The full listing, returned exactly and free of pictures, is the expected answer.

[[ Materials provided open ]]

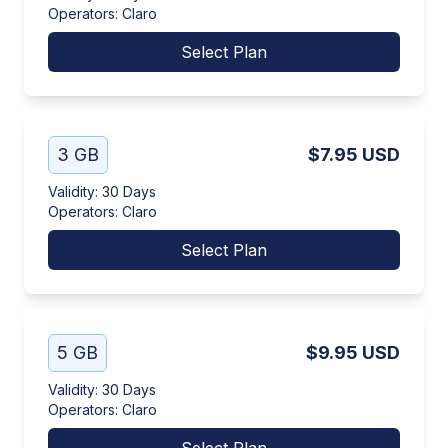
Operators
:
Claro
Select Plan
3 GB
$7.95
USD
Validity
:
30 Days
Operators
:
Claro
Select Plan
5 GB
$9.95
USD
Validity
:
30 Days
Operators
:
Claro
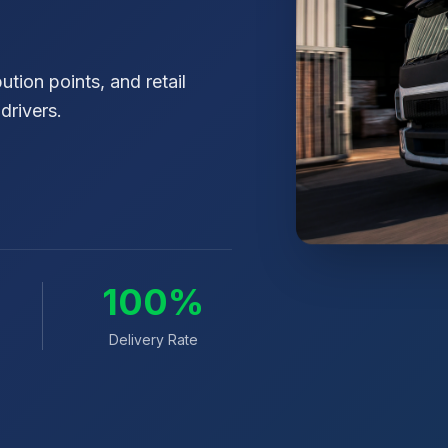
tion points, and retail
drivers.
0
100%
Delivery Rate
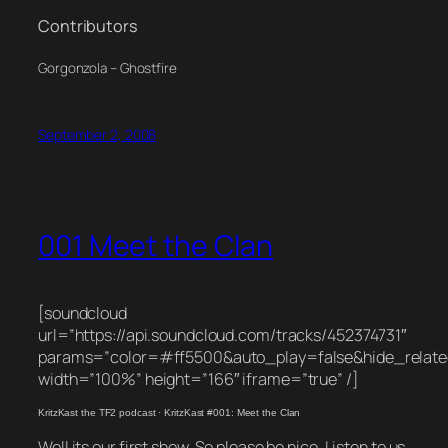
Contributors
Gorgonzola – Ghostfire
September 2, 2008
001 Meet the Clan
[soundcloud
url=”https://api.soundcloud.com/tracks/452374731″
params=”color=#ff5500&auto_play=false&hide_rela
width=”100%” height=”166″ iframe=”true” /]
KritzKast the TF2 podcast
·
KritzKast #001: Meet the Clan
Well its our first show. So please be nice. Listen to us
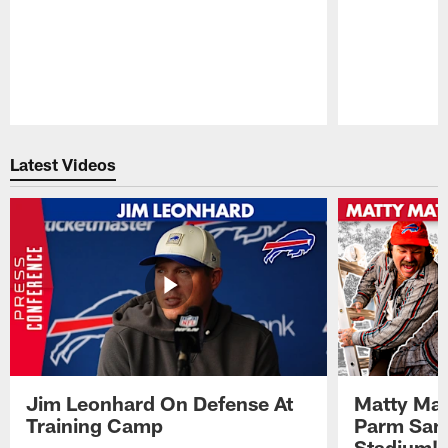
Pause
Play
Latest Videos
Jim Leonhard On Defense At
Matty Mat
Training Camp
Parm San
Stadium!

[[ Materials provided closed ]]

§ **Response**:
Operators
:
Claro
Select Plan
3 GB
$7.95
USD
Validity
:
30 Days
Operators
:
Claro
Select Plan
5 GB
$9.95
USD
Validity
:
30 Days
Operators
:
Claro
tion points, and retail
drivers.
0
100%
Delivery Rate
Contributors
Gorgonzola – Ghostfire
September 2, 2008
001 Meet the Clan
[soundcloud
url=”https://api.soundcloud.com/tracks/452374731″
params=”color=#ff5500&auto_play=false&hide_rela
width=”100%” height=”166″ iframe=”true” /]
KritzKast the TF2 podcast
·
KritzKast #001: Meet the Clan
Well its our first show. So please be nice. Listen to us
Pause
Play
Latest Videos
Jim Leonhard On Defense At
Matty Mat
Training Camp
Parm San
Stadium!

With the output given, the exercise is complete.